Divergent opinions of the capital city’s process—some lament we’re still too far behind the coasts, while others fear the slipping of our sleepy Midwest secret—make that even more difficult.

I remember someone a few years ago, when beloved Surly Girl Saloon announced its closing: “WHAT HAPPENED? I mean, that was there for a decade!?”

Yeah, I responded, think about how long that is in Columbus years.

I imagine the truth about Columbus’s evolution lies more in the median. Somewhere between a faux fondness for a Short North you never lived in, and Spielberg’s Ready Player One, which, depending on people’s feelings toward mixed use condos, could be either drama or documentary.

It’s everywhere we look in our headlines: Amazon! (Brings jobs, traffic, gentrification); Hyperloop! (You can get to a Cubs game in 27 minutes (no parking), but have your city turned into a suburb of the Windy City).

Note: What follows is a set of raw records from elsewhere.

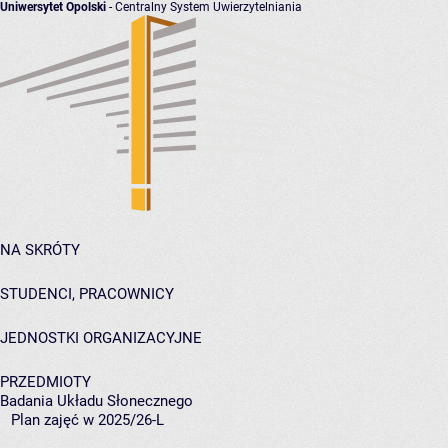
Uniwersytet Opolski
- Centralny System Uwierzytelniania
NA SKRÓTY
STUDENCI, PRACOWNICY
JEDNOSTKI ORGANIZACYJNE
PRZEDMIOTY
Badania Układu Słonecznego
Plan zajęć w 2025/26-L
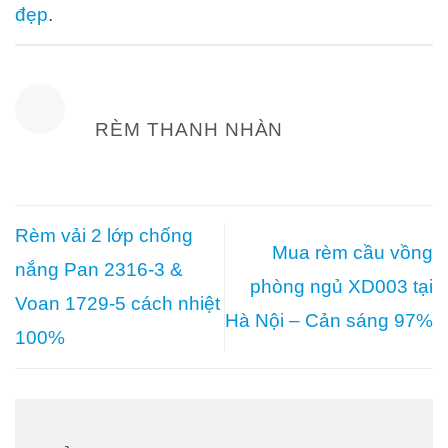
đẹp
.
RÈM THANH NHÀN
Rèm vải 2 lớp chống
Mua rèm cầu vồng
nắng Pan 2316-3 &
phòng ngủ XD003 tại
Voan 1729-5 cách nhiệt
Hà Nội – Cản sáng 97%
100%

This month, we take a look at the film industry (page 46)—and Columbus’s heated courtship of it—as an examination of that dichotomy. It’s fascinating that during a time of rapid change in the urban core, with downtown’s culture creeping more and more outside the outerbelt, that we could become a new test market city. While locals exalt a growing social docket and a creatively expanded food and drink community, Hollywood outsiders are starting to take notice, but instead seeing this as a quaint canvass, a nondescript landscape perfect for shooting barbershop brawls and city hall press conferences.

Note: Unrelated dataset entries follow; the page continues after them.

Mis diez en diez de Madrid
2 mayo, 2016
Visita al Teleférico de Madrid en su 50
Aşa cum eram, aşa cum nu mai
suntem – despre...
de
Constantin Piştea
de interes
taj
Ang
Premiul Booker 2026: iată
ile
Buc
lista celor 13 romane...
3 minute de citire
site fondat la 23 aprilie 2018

So, what is permanence? Even if more of our city becomes immortalized on film, it doesn’t mean it’s preserving a true vision of Columbus.

I suppose that’s part of where the mission of (614) comes in, trying our best to document Columbus for what it looks like now. I still marvel at old issues of the magazine—and the old Columbus it represented—and feel a certain cognitive dissonance. Okay, that was Columbus. But for how long? When did it change? When did that shop close, or that brewery open up?

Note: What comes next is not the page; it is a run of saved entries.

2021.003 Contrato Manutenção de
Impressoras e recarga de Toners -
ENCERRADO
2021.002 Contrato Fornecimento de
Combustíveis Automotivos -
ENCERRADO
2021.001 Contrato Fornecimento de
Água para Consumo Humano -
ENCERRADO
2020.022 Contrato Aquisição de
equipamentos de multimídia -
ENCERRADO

Permanence and change can become bedfellows, too. I can’t tell you how thrilling it was to realize that the new Veritas downtown was going into an old building, a rarity in this era. Same goes with this month’s Barrel and Boar (page 72), now in its own right a local chain, but one that breathes new life into the old Westerville theater. Or Juniper (60), not only providing brand-new view of Columbus—but doing it without displacing something else.

Let’s call it permanence—for now. A celebration of something new taking up old space. An old-timey photo studio that likely used to store machinery (page 40). A co-working space for black women (page 80). A park that used to be called Schiller (page 82), and then wasn’t, and then was again.

Go out and embrace the now. You never know how long it’ll last.